Pine Rocklands

Southeast Florida is home to one of the crown jewels of biological diversity in the state. Although pine forests in a general sense exist throughout Florida, and were historically its most common ecosystem-type, most of these forests are in the form of high pineland, pine flatwoods, and human-made pine plantations. The pine rocklands, however, are unique to Miami-Dade, Monroe, and Collier Counties. Besides their extraordinary diversity of species, a feature that sets southeast Florida pine rocklands apart is the substrate upon which they grow, eking a living on elevated ridges of exposed limestone bedrock with sparse soils. In Miami-Dade County, an essentially continuous pine rockland forest historically occurred on the coastal Miami Rock Ridge, a limestone rock outcropping that extends south and west from North Miami Beach to Long Pine Key in Everglades National Park.
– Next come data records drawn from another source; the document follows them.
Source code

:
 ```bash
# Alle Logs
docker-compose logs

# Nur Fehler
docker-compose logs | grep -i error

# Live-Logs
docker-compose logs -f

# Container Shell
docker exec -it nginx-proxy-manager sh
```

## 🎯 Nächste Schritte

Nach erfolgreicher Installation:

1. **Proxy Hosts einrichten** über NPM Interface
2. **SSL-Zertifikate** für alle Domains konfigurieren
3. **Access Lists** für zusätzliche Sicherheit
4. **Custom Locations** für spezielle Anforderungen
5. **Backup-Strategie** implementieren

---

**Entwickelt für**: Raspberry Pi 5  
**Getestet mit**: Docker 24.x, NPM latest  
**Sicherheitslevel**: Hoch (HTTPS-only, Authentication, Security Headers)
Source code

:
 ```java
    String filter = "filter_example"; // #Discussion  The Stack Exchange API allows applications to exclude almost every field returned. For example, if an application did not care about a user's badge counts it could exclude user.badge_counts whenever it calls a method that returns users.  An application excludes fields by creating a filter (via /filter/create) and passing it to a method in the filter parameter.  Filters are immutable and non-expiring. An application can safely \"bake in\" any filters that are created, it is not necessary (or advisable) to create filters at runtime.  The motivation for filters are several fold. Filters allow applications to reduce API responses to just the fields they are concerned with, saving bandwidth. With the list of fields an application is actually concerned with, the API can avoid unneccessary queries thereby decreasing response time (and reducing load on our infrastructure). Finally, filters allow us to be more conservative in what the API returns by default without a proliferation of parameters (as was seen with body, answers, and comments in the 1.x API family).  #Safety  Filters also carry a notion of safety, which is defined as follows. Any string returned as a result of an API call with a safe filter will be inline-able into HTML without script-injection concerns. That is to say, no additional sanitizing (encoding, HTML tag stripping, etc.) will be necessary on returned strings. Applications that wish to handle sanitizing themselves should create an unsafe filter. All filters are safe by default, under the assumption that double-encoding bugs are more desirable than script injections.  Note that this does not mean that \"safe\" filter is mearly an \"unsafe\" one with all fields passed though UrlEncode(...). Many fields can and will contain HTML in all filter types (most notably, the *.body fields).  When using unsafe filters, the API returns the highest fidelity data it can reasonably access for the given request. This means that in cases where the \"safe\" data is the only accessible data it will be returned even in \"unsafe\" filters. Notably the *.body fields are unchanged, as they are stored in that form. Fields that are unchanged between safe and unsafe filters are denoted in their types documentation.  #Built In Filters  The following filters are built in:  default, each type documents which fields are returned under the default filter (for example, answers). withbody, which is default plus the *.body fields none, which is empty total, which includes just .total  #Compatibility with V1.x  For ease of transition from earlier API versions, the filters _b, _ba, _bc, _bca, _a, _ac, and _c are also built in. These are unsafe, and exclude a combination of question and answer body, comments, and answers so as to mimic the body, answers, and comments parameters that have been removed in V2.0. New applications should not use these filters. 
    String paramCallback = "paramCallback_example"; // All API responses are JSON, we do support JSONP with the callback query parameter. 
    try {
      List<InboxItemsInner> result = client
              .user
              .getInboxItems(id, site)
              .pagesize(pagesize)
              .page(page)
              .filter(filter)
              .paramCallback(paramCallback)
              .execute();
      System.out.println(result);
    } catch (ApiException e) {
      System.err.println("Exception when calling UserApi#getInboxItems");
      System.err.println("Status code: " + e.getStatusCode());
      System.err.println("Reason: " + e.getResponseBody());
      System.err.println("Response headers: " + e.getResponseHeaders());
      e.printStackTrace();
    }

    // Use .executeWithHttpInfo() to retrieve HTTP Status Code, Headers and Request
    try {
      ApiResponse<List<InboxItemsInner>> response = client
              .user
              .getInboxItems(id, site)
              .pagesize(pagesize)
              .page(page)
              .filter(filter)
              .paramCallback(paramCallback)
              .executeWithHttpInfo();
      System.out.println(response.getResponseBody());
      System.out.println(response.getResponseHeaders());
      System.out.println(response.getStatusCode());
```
For over two millennia prior to Miami’s development boom, pine rocklands were inhabited by the Indigenous Tequesta tribe, living side by side with a resplendent array of native flora and fauna. Benefiting from both tropical and temperate influences, the flora consists of over 400 species, many of them endemic to the state, meaning they are found here and nowhere else in the world. Even more of these species are on the state and federal threatened and endangered species lists, a clear indicator of the now imperiled state of this globally unique, irreplaceable, and essential ecosystem.

More like an open savanna than a typical forest, a healthy pine rockland has a relatively sparse canopy composed almost exclusively of South Florida slash pines (Pinus elliottii var. densa) that tower above a rich understory of saw palmettos, silver palms, beauty berries, locust berries, broom grasses, coontie, and many more shrubs, grasses, and wildflowers. A rich diversity of small herbaceous plants such as the ant-pollinated deltoid spurge, the purple flowered milk pea, and the tiny yellow-green small’s milkwort are found nowhere else in the world. True appreciation of a pine rockland thus requires a perspective that looks beyond the trees, zooming in on and recognizing the value of the small and inconspicuous.